Außerdem gibt es noch etwas anderes, was ich im Krypto-Kontext gelegentlich mal erwähnt habe. Als ich Kind war, hatten wir damals (Anfang der 70er) eine richtig gute, schöne Stereoanlage im Wohnzimmer (Hersteller weiß nicht mehr genau, Grundig oder Dual, würde ich aber sofort wiedererkennen, schon ziemlich modern, Radio mit Verstärker, würde man heute Receiver nennen, noch auf Röhrentechnik, geile Tonqualität.) Da standen damals noch die Orte der Sender auf der breiten Skala, an der man den Frequenzzeiger per Seilzug entlangbewegte. Ich habe mich da leidenschaftlich gerne durch die Frequenzbänder gekurbelt und gelauscht, was ich so reinbekomme. Und da kam manchmal eine monotone Stimme, die einfach nur Zahlen vorlas. Stundenlang. Hat mich als Kind sehr neugierig gemacht, was die da treiben. Dass das irgendwas mit Agenten zu tun haben musste, habe ich mir damals schon gedacht. Als dann die Sache mit Guillaume hochkam, und die Zeitungen darüber schrieben, lag das ja auch nahe. Jahre später habe ich dann für Kryptovorlesungen alte Kryptotechniken nachgelesen und aufbereitet, etwa das Knacken der Enigma, und bin dabei auch auf Handchiffren gestoßen, wie sie der Osten verwendet hatte, Würfel, Doppelwürfel und sowas. Und deren Beschreibungen passten ziemlich genau auf das, was da ablief, nur mit dem Unterschied, dass bei den beschriebenen Chiffren das Chiffrat in der Regel aus Buchstaben und nicht Zahlen bestand. Zudem war ich im Grundwehrdienst Truppenfernmelder gewesen und hatte auch da eine der sogenannten „Handchiffren” erlernt und dann in derselben monotonen Weise Buchstabengruppen über Funk vorgelesen. Und später einen hochinteressanten Vortrag gehört, wie der Bundesnachrichtendienst durch Brechen eben jener Handchiffren und per Funk durchgegebener Chiffrate Guillaume enttarnte. Sie konnten Anweisungen an den Spion mitlesen, wussten aber nicht, wer er ist. Die Stasi hatte dann aber zwei Fehler gemacht: Der erste war, ihm zum Geburtstag zu gratulieren. Der zweite war, dass sie für seine Tarnidentität das echte Geburtsdatum genommen hatten (macht die Legende deutlich leichter und fehlerunanfälliger). Sie haben damals die Mitarbeiterlisten der Regierung danach durchsucht, wer an dem Tag alles Geburtstag hatte und an die entsprechenden Informationen kommen konnte, und sind so auf Guillaume gestoßen.

Ich bin mir daher relativ sicher, dass diese Zahlenkolonnen, die sie vorgelesen haben, Agentenanweisungen der DDR oder des KGB waren.
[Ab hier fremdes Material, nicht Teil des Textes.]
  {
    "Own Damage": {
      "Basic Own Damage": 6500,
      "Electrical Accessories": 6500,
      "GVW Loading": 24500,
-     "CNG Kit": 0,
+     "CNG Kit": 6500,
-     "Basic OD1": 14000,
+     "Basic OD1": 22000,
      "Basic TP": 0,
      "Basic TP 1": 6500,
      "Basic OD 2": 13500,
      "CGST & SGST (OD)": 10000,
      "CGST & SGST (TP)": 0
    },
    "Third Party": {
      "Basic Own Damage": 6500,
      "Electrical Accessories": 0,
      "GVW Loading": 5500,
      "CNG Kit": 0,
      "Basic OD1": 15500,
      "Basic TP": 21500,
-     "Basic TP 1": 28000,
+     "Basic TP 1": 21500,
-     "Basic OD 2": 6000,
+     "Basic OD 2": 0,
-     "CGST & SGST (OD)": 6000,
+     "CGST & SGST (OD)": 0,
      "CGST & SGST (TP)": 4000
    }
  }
Die saßen da am gewöhnlichen Radio, haben die mitgeschrieben und entschlüsselt. Vielleicht war es auch die Gegenseite, wer weiß es schon genau. Siehe dazu auch Zahlensender.
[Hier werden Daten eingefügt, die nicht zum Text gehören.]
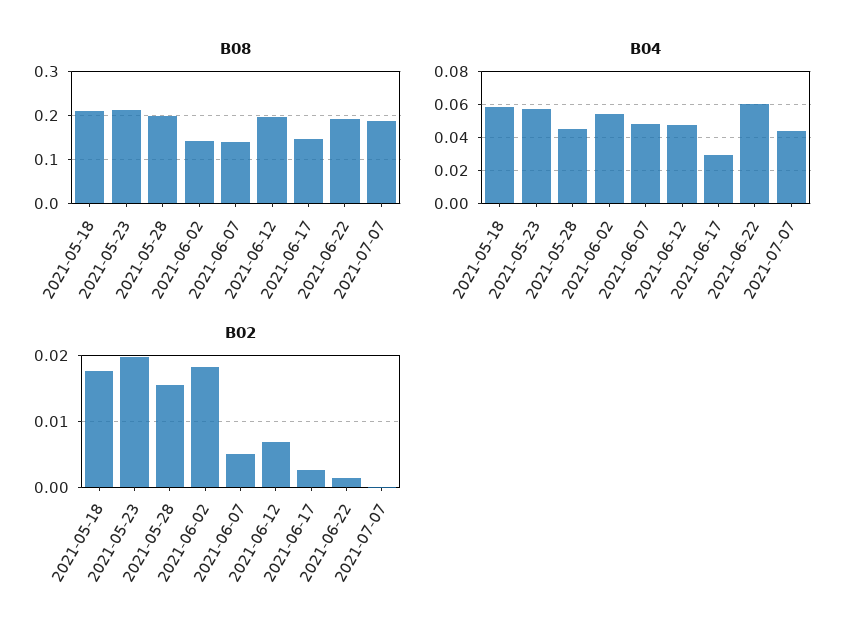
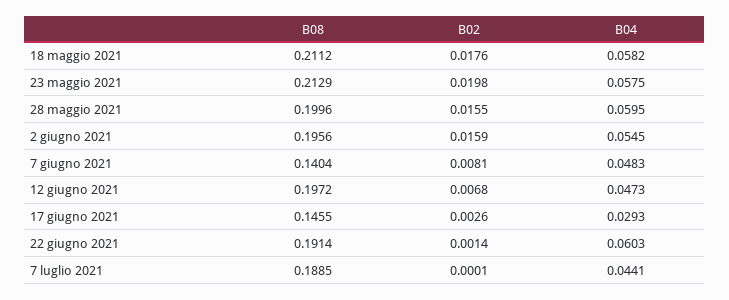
  {
    "B08": {
      "2021-05-18": 0.2112,
      "2021-05-23": 0.2129,
      "2021-05-28": 0.1996,
-     "2021-06-02": 0.14,
+     "2021-06-02": 0.1956,
      "2021-06-07": 0.1404,
      "2021-06-12": 0.1972,
      "2021-06-17": 0.1455,
      "2021-06-22": 0.1914,
      "2021-07-07": 0.1885
    },
    "B04": {
      "2021-05-18": 0.0582,
      "2021-05-23": 0.0575,
-     "2021-05-28": 0.045,
+     "2021-05-28": 0.0595,
      "2021-06-02": 0.0545,
      "2021-06-07": 0.0483,
      "2021-06-12": 0.0473,
      "2021-06-17": 0.0293,
      "2021-06-22": 0.0603,
      "2021-07-07": 0.0441
    },
    "B02": {
      "2021-05-18": 0.0176,
      "2021-05-23": 0.0198,
      "2021-05-28": 0.0155,
-     "2021-06-02": 0.018,
+     "2021-06-02": 0.0159,
-     "2021-06-07": 0.005,
+     "2021-06-07": 0.0081,
      "2021-06-12": 0.0068,
      "2021-06-17": 0.0026,
      "2021-06-22": 0.0014,
      "2021-07-07": 0.0001
    }
  }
Deshalb glaube ich das Argument, dass die Stasi da schlicht keine Zeit mehr gehabt habe, solche Strukturen aufzubauen, einfach nicht. Die Rosenholz-Dateien sollen immerhin aus 381 CD-ROMs bestanden haben. Das ist keine Kleinigkeit. Und das sie vor allem in linken (Studenten-)Organisationen saßen, weiß ich aus dem Studium. Und wo saßen die, die während meiner Studienzeit in linken Studentenorganisationen saßen, dann später? Na, ratet mal.